Electronics engineering source data:
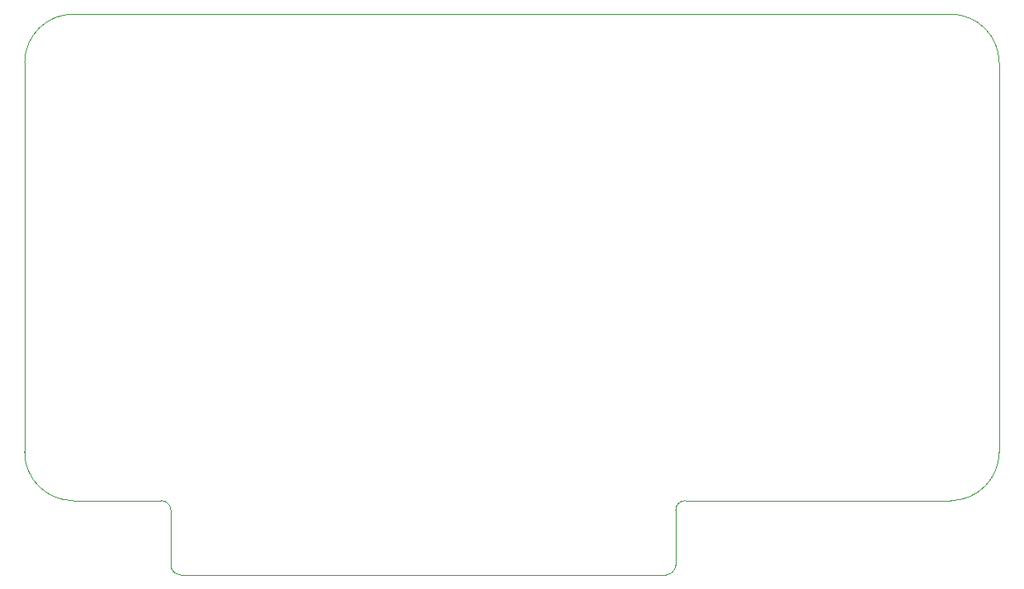
<source format=gbr>
G04 #@! TF.GenerationSoftware,KiCad,Pcbnew,(5.1.9-0-10_14)*
G04 #@! TF.CreationDate,2021-04-09T13:26:58-05:00*
G04 #@! TF.ProjectId,Serial Card,53657269-616c-4204-9361-72642e6b6963,rev?*
G04 #@! TF.SameCoordinates,Original*
G04 #@! TF.FileFunction,Profile,NP*
%FSLAX46Y46*%
G04 Gerber Fmt 4.6, Leading zero omitted, Abs format (unit mm)*
G04 Created by KiCad (PCBNEW (5.1.9-0-10_14)) date 2021-04-09 13:26:58*
%MOMM*%
%LPD*%
G01*
G04 APERTURE LIST*
G04 #@! TA.AperFunction,Profile*
%ADD10C,0.050000*%
G04 #@! TD*
G04 APERTURE END LIST*
D10*
X165301100Y-132813600D02*
G75*
G02*
X164301100Y-133813600I-1000000J0D01*
G01*
X114501100Y-133813600D02*
G75*
G02*
X113501100Y-132813600I0J1000000D01*
G01*
X166301100Y-126193600D02*
X193501100Y-126193600D01*
X198501100Y-121193600D02*
G75*
G02*
X193501100Y-126193600I-5000000J0D01*
G01*
X198501100Y-121193600D02*
X198501100Y-81193600D01*
X193501100Y-76193600D02*
G75*
G02*
X198501100Y-81193600I0J-5000000D01*
G01*
X193501100Y-76193600D02*
X103501100Y-76193600D01*
X98501100Y-81193600D02*
G75*
G02*
X103501100Y-76193600I5000000J0D01*
G01*
X98501100Y-81193600D02*
X98501100Y-121193600D01*
X103501100Y-126193600D02*
G75*
G02*
X98501100Y-121193600I0J5000000D01*
G01*
X103501100Y-126193600D02*
X112501100Y-126193600D01*
X112501100Y-126193600D02*
G75*
G02*
X113501100Y-127193600I0J-1000000D01*
G01*
X113501100Y-127193600D02*
X113501100Y-132813600D01*
X114501100Y-133813600D02*
X164301100Y-133813600D01*
X165301100Y-132813600D02*
X165301100Y-127193600D01*
X165301100Y-127193600D02*
G75*
G02*
X166301100Y-126193600I1000000J0D01*
G01*
M02*

</source>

### Exercise aim
Exact copy, pictures excluded: restate every record above word for word.

### Your solution
<source format=gbr>
G04 #@! TF.GenerationSoftware,KiCad,Pcbnew,(5.1.9-0-10_14)*
G04 #@! TF.CreationDate,2021-04-09T13:26:58-05:00*
G04 #@! TF.ProjectId,Serial Card,53657269-616c-4204-9361-72642e6b6963,rev?*
G04 #@! TF.SameCoordinates,Original*
G04 #@! TF.FileFunction,Profile,NP*
%FSLAX46Y46*%
G04 Gerber Fmt 4.6, Leading zero omitted, Abs format (unit mm)*
G04 Created by KiCad (PCBNEW (5.1.9-0-10_14)) date 2021-04-09 13:26:58*
%MOMM*%
%LPD*%
G01*
G04 APERTURE LIST*
G04 #@! TA.AperFunction,Profile*
%ADD10C,0.050000*%
G04 #@! TD*
G04 APERTURE END LIST*
D10*
X165301100Y-132813600D02*
G75*
G02*
X164301100Y-133813600I-1000000J0D01*
G01*
X114501100Y-133813600D02*
G75*
G02*
X113501100Y-132813600I0J1000000D01*
G01*
X166301100Y-126193600D02*
X193501100Y-126193600D01*
X198501100Y-121193600D02*
G75*
G02*
X193501100Y-126193600I-5000000J0D01*
G01*
X198501100Y-121193600D02*
X198501100Y-81193600D01*
X193501100Y-76193600D02*
G75*
G02*
X198501100Y-81193600I0J-5000000D01*
G01*
X193501100Y-76193600D02*
X103501100Y-76193600D01*
X98501100Y-81193600D02*
G75*
G02*
X103501100Y-76193600I5000000J0D01*
G01*
X98501100Y-81193600D02*
X98501100Y-121193600D01*
X103501100Y-126193600D02*
G75*
G02*
X98501100Y-121193600I0J5000000D01*
G01*
X103501100Y-126193600D02*
X112501100Y-126193600D01*
X112501100Y-126193600D02*
G75*
G02*
X113501100Y-127193600I0J-1000000D01*
G01*
X113501100Y-127193600D02*
X113501100Y-132813600D01*
X114501100Y-133813600D02*
X164301100Y-133813600D01*
X165301100Y-132813600D02*
X165301100Y-127193600D01*
X165301100Y-127193600D02*
G75*
G02*
X166301100Y-126193600I1000000J0D01*
G01*
M02*

</source>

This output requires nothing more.